Would you repeat word for word the lines of the listing that follows, from the one with "また、施術後はまつ毛への負担を減らすために、専用の" up to and including the one with "med WordPress och", and leave out the images?

|---|

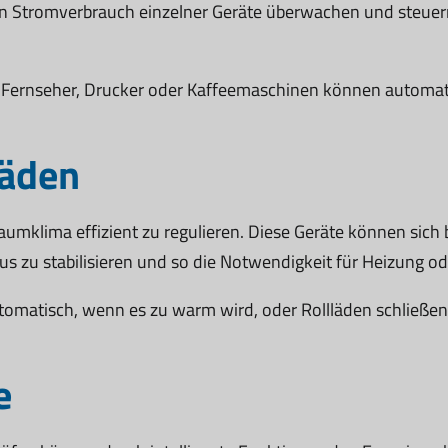
n Stromverbrauch einzelner Geräte überwachen und steuern
 Fernseher, Drucker oder Kaffeemaschinen können automati
läden
aumklima effizient zu regulieren. Diese Geräte können sic
s zu stabilisieren und so die Notwendigkeit für Heizung od
tomatisch, wenn es zu warm wird, oder Rollläden schließen
e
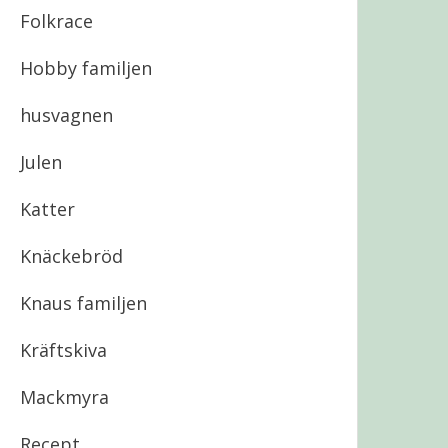
Folkrace
Hobby familjen
husvagnen
Julen
Katter
Knäckebröd
Knaus familjen
Kräftskiva
Mackmyra
Recept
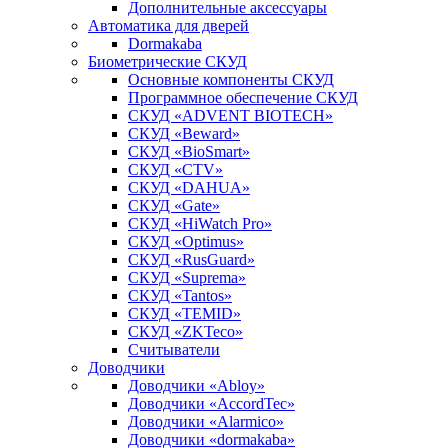
Дополнительные аксессуары
Автоматика для дверей
Dormakaba
Биометрические СКУД
Основные компоненты СКУД
Программное обеспечение СКУД
СКУД «ADVENT BIOTECH»
СКУД «Beward»
СКУД «BioSmart»
СКУД «CTV»
СКУД «DAHUA»
СКУД «Gate»
СКУД «HiWatch Pro»
СКУД «Optimus»
СКУД «RusGuard»
СКУД «Suprema»
СКУД «Tantos»
СКУД «TEMID»
СКУД «ZKTeco»
Считыватели
Доводчики
Доводчики «Abloy»
Доводчики «AccordTec»
Доводчики «Alarmico»
Доводчики «dormakaba»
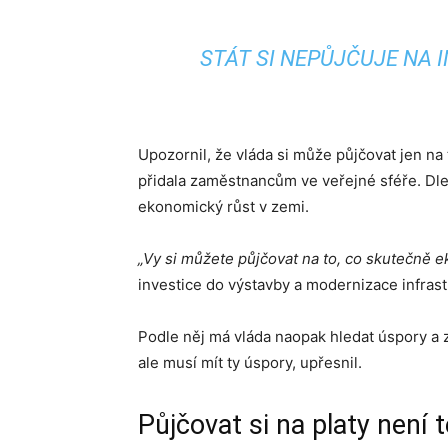
STÁT SI NEPŮJČUJE NA I
Upozornil, že vláda si může půjčovat jen na 
přidala zaměstnancům ve veřejné sféře. Dle 
ekonomický růst v zemi.
„Vy si můžete půjčovat na to, co skutečně 
investice do výstavby a modernizace infrast
Podle něj má vláda naopak hledat úspory a z
ale musí mít ty úspory, upřesnil.
Půjčovat si na platy není 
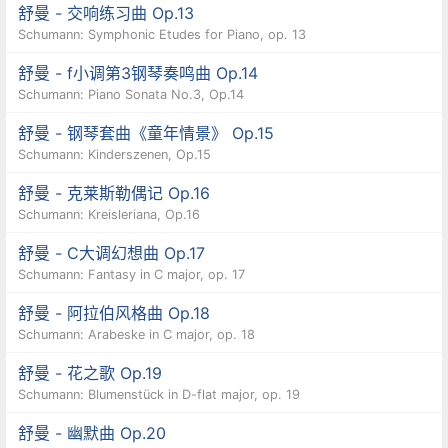
舒曼 - 交响练习曲 Op.13
Schumann: Symphonic Etudes for Piano, op. 13
舒曼 - f小调第3钢琴奏鸣曲 Op.14
Schumann: Piano Sonata No.3, Op.14
舒曼 - 钢琴套曲《童年情景》 Op.15
Schumann: Kinderszenen, Op.15
舒曼 - 克莱斯勒偶记 Op.16
Schumann: Kreisleriana, Op.16
舒曼 - C大调幻想曲 Op.17
Schumann: Fantasy in C major, op. 17
舒曼 - 阿拉伯风格曲 Op.18
Schumann: Arabeske in C major, op. 18
舒曼 - 花之歌 Op.19
Schumann: Blumenstück in D-flat major, op. 19
舒曼 - 幽默曲 Op.20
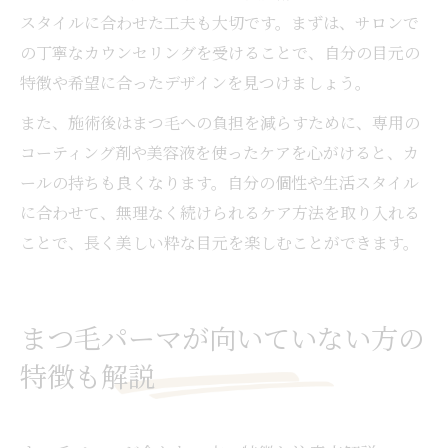
スタイルに合わせた工夫も大切です。まずは、サロンで
の丁寧なカウンセリングを受けることで、自分の目元の
特徴や希望に合ったデザインを見つけましょう。
また、施術後はまつ毛への負担を減らすために、専用の
コーティング剤や美容液を使ったケアを心がけると、カ
ールの持ちも良くなります。自分の個性や生活スタイル
に合わせて、無理なく続けられるケア方法を取り入れる
ことで、長く美しい粋な目元を楽しむことができます。
まつ毛パーマが向いていない方の
特徴も解説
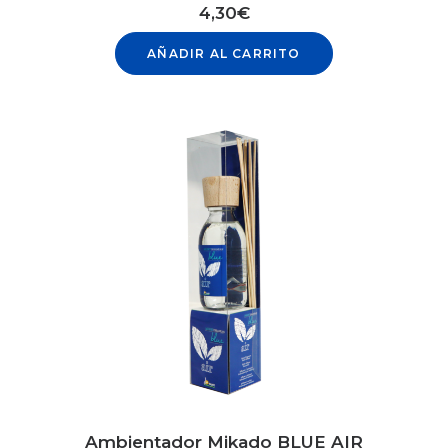
4,30
€
AÑADIR AL CARRITO
Ambientador Mikado BLUE AIR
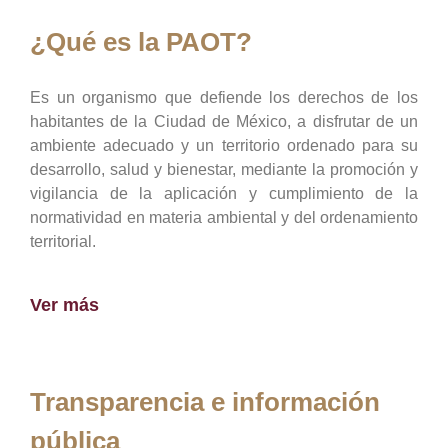
¿Qué es la PAOT?
Es un organismo que defiende los derechos de los
habitantes de la Ciudad de México, a disfrutar de un
ambiente adecuado y un territorio ordenado para su
desarrollo, salud y bienestar, mediante la promoción y
vigilancia de la aplicación y cumplimiento de la
normatividad en materia ambiental y del ordenamiento
territorial.
Ver más
Transparencia e información
pública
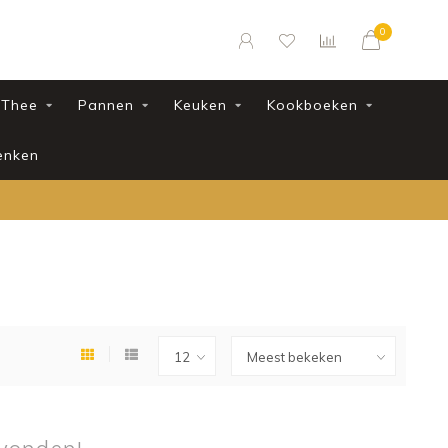
0
Thee
Pannen
Keuken
Kookboeken
enken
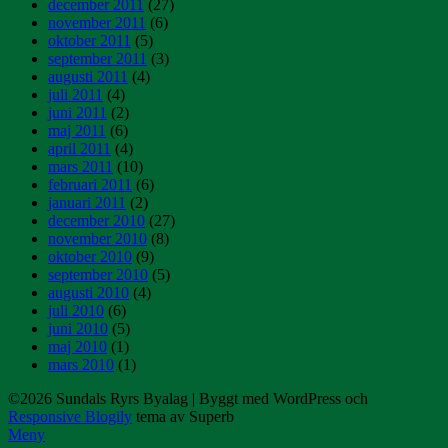
december 2011
(27)
november 2011
(6)
oktober 2011
(5)
september 2011
(3)
augusti 2011
(4)
juli 2011
(4)
juni 2011
(2)
maj 2011
(6)
april 2011
(4)
mars 2011
(10)
februari 2011
(6)
januari 2011
(2)
december 2010
(27)
november 2010
(8)
oktober 2010
(9)
september 2010
(5)
augusti 2010
(4)
juli 2010
(6)
juni 2010
(5)
maj 2010
(1)
mars 2010
(1)
©2026 Sundals Ryrs Byalag
| Byggt med WordPress och
Responsive Blogily
tema av Superb
Meny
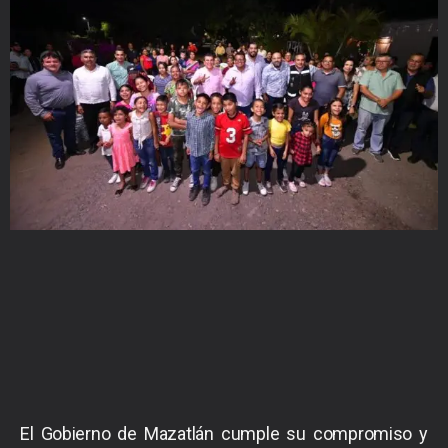
El Gobierno de Mazatlán cumple su compromiso y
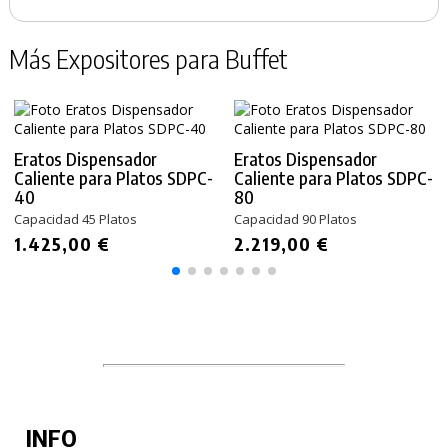
Más Expositores para Buffet
Eratos Dispensador
Eratos Dispensador
Caliente para Platos SDPC-
Caliente para Platos SDPC-
40
80
Capacidad 45 Platos
Capacidad 90 Platos
1.425,00 €
2.219,00 €
INFO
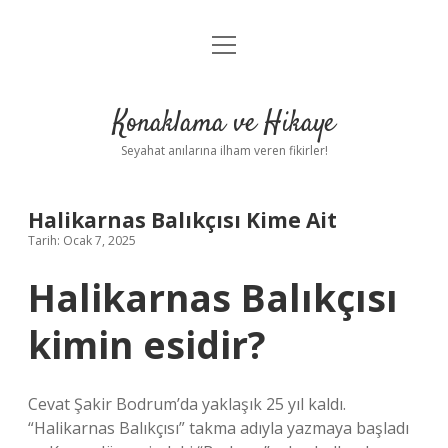
menüyü
Anasayfa
aç
Gizlilik Politikası
Konaklama ve Hikaye
Yasal Uyarı
Seyahat anılarına ilham veren fikirler!
Hakkımızda
Halikarnas Balıkçısı Kime Ait
Tarih: Ocak 7, 2025
Halikarnas Balıkçısı
kimin esidir?
Cevat Şakir Bodrum’da yaklaşık 25 yıl kaldı.
“Halikarnas Balıkçısı” takma adıyla yazmaya başladı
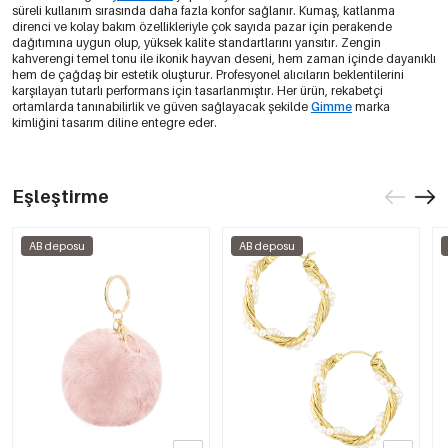
süreli kullanım sırasında daha fazla konfor sağlanır. Kumaş, katlanma
direnci ve kolay bakım özellikleriyle çok sayıda pazar için perakende
dağıtımına uygun olup, yüksek kalite standartlarını yansıtır. Zengin
kahverengi temel tonu ile ikonik hayvan deseni, hem zaman içinde dayanıklı
hem de çağdaş bir estetik oluşturur. Profesyonel alıcıların beklentilerini
karşılayan tutarlı performans için tasarlanmıştır. Her ürün, rekabetçi
ortamlarda tanınabilirlik ve güven sağlayacak şekilde
Gimme
marka
kimliğini tasarım diline entegre eder.
Eşleştirme
AB deposu
AB deposu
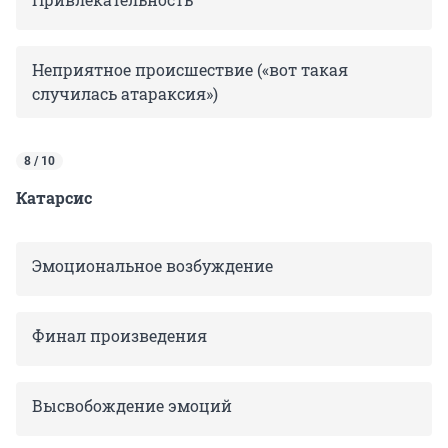
Неприятное происшествие («вот такая
случилась атараксия»)
8 / 10
Катарсис
Эмоциональное возбуждение
Финал произведения
Высвобождение эмоций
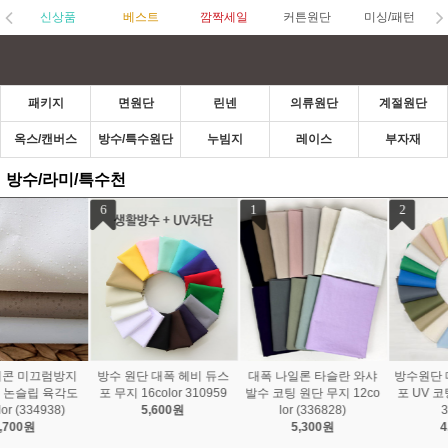
신상품
베스트
깜짝세일
커튼원단
미싱/패턴
패키지
면원단
린넨
의류원단
계절원단
옥스/캔버스
방수/특수원단
누빔지
레이스
부자재
방수/라미/특수천
1
2
3
대폭 나일론 타슬란 와샤
방수원단 대폭 150D 듀스
방수 하프 코튼 원단 대폭
발수 코팅 원단 무지 12co
포 UV 코팅 무지 25color
반다나모티프 3color 222
lor (336828)
336316
6727
5,300원
4,800원
9,800원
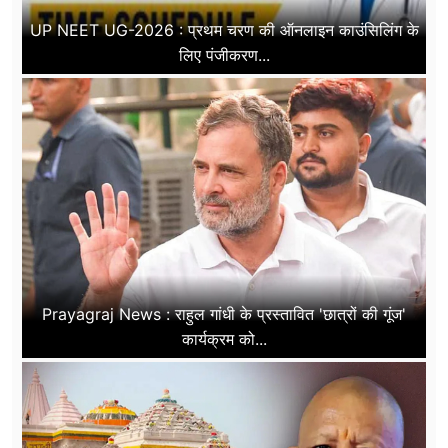
UP NEET UG-2026 : प्रथम चरण की ऑनलाइन काउंसिलिंग के
लिए पंजीकरण...
Prayagraj News : राहुल गांधी के प्रस्तावित 'छात्रों की गूंज'
कार्यक्रम को...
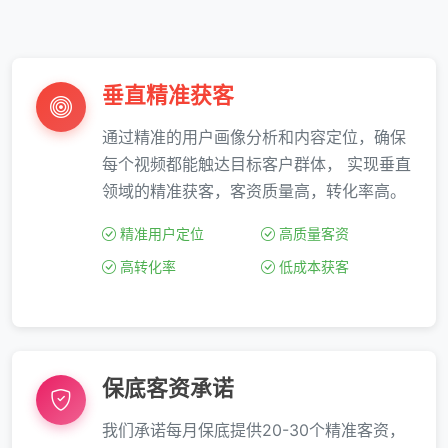
垂直精准获客
通过精准的用户画像分析和内容定位，确保
每个视频都能触达目标客户群体， 实现垂直
领域的精准获客，客资质量高，转化率高。
精准用户定位
高质量客资
高转化率
低成本获客
保底客资承诺
我们承诺每月保底提供20-30个精准客资，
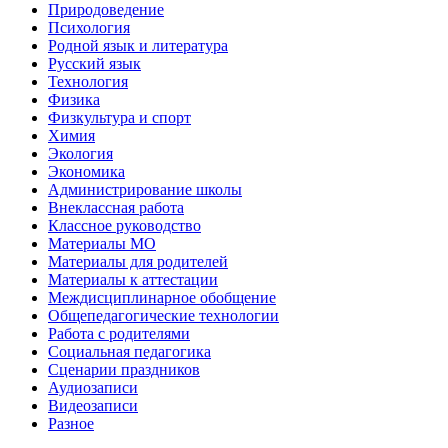
Природоведение
Психология
Родной язык и литература
Русский язык
Технология
Физика
Физкультура и спорт
Химия
Экология
Экономика
Администрирование школы
Внеклассная работа
Классное руководство
Материалы МО
Материалы для родителей
Материалы к аттестации
Междисциплинарное обобщение
Общепедагогические технологии
Работа с родителями
Социальная педагогика
Сценарии праздников
Аудиозаписи
Видеозаписи
Разное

|---|

# [REPLY TO THE EXERCISE]
また、施術後はまつ毛への負担を減らすために、専用の
コーティング剤や美容液を使ったケアを心がけると、カ
ールの持ちも良くなります。自分の個性や生活スタイル
に合わせて、無理なく続けられるケア方法を取り入れる
ことで、長く美しい粋な目元を楽しむことができます。
まつ毛パーマが向いていない方の
特徴も解説
4,30
€
AÑADIR AL CARRITO
Ambientador Mikado BLUE AIR
¿Qué es la PAOT?
Es un organismo que defiende los derechos de los
habitantes de la Ciudad de México, a disfrutar de un
ambiente adecuado y un territorio ordenado para su
desarrollo, salud y bienestar, mediante la promoción y
vigilancia de la aplicación y cumplimiento de la
normatividad en materia ambiental y del ordenamiento
territorial.
Ver más
Transparencia e información
pública
0
Thee
Pannen
Keuken
Kookboeken
enken
december 2011
(27)
november 2011
(6)
oktober 2011
(5)
september 2011
(3)
augusti 2011
(4)
juli 2011
(4)
juni 2011
(2)
maj 2011
(6)
april 2011
(4)
mars 2011
(10)
februari 2011
(6)
januari 2011
(2)
december 2010
(27)
november 2010
(8)
oktober 2010
(9)
september 2010
(5)
augusti 2010
(4)
juli 2010
(6)
juni 2010
(5)
maj 2010
(1)
mars 2010
(1)
©2026 Sundals Ryrs Byalag
| Byggt med WordPress och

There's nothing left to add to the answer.